Cost of machine -\$350,000
Depreciation Tax shield (lost in case of lease and so is subtracted) -\$24,500
Lease - Buy \$350,000 -\$85,730

Now find the NPV to make the lease/buy decision.
NPV = \$350,000 - \$85,730 X PVIFA (5, 7.15%)
= -\$102.66 < \$0
Since the NPV of leasing rather than buying is negative, the firm should buy the machine.

Q5
RRC wants to expand its manufacturing facilities. LLC has offered RRC the opportunity to lease a machine for \$100,000 for 5 years. The machine will be fully6 depreciated by the straight-line method. The corp. tax rate for RRc is 25%. While LLC tax rate is 35%. The appropriate before-tax interest rate is 8%. Assume lease payments occur at year end. What is RRC reservation price? What is LLC's reservation price? What is the negotiating range of the lease?
The reservation price is the least amount that would be acceptable as lease payments. It is calculated by setting the NPV of the cash flows = 0.
NPV = Cost - PV of lease payments, setting NPV=0 we get
0 = Cost - PV of lease payments
a. RRC
The cash flows for RRC are
The cost of the machine is \$100,000. Let L be the lease payments to be made. There will be tax benefit, so we consider the after tax payments. The after tax lease payment is L X (1-0.25) = 0.75L
The discounting rate is the after tax rate = 8% X (1-0.25) = 6%.
Since the lease payments are an annuity, the PV for 5 years and 6% is
0.75L X PVIFA (5,6%) = 0.75L X 4.21236 ( this factor from the PVIFA table)
We get 0 = 100,000-0.75LX4.21236
This gives L as \$31,652.85
This is the reservation price for RRC
b) LLC
Doing in the same way
The cash flows for LLC are
The cost of the machine = \$100,000
The lease income which we have to find is say L.
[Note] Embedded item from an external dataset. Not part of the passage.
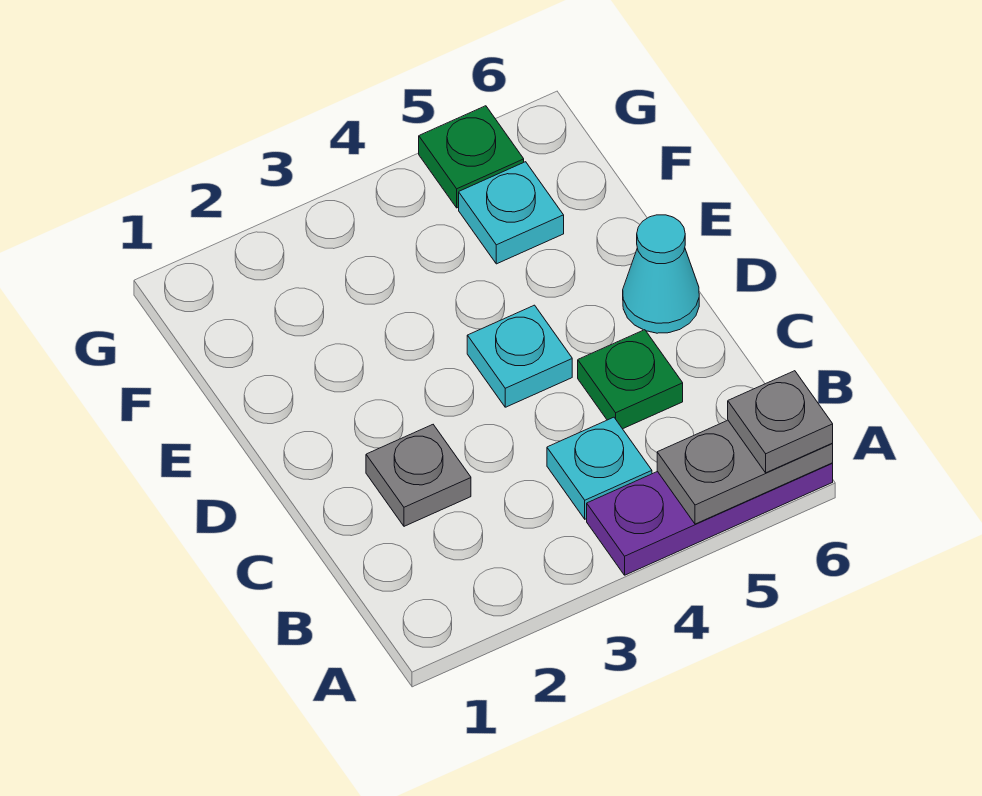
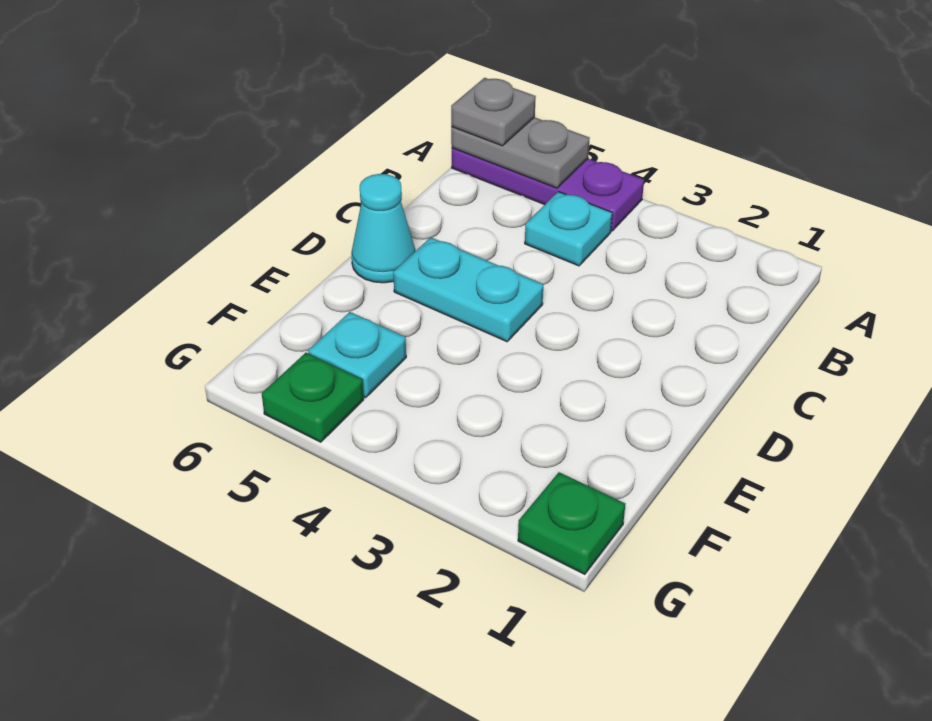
grey 1x1 plate [366,425,471,526] -> none
green 1x1 plate [578,330,683,429] -> green 1x1 plate moved to [518,472,625,574]
cyan 1x1 plate [467,305,572,407] -> cyan 1x2 plate [393,237,543,342]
Since LLC owns the equipment, it will get the depreciation expense and so the depreciation tax shield. The depreciation per year is 100,000/5=20,000. The depreciation tax shield is 20,000X0.35=7,000
The after tax discounting rate is 8% X (1-0.35)=5.2%
We get
NPV= Cost - PV of Income from lease - PV of depreciation tax shield
0 = 100,000- L X (1-0.35) X PVIFA (5,5.2%)- 7,000 X PVIFA (5,5.2%)
0 = 100,000 - 0.65L X 4.3056 - 7,000X 4.3056
This gives
L = 69,860.8/2.79864 = \$24,962.04
This is the reservation price for LLC
The negotiation range is between \$24,962.04 ( which is the minimum acceptable to LLC) and \$31,652.85 ( which is the maximum that will be paid by RRC).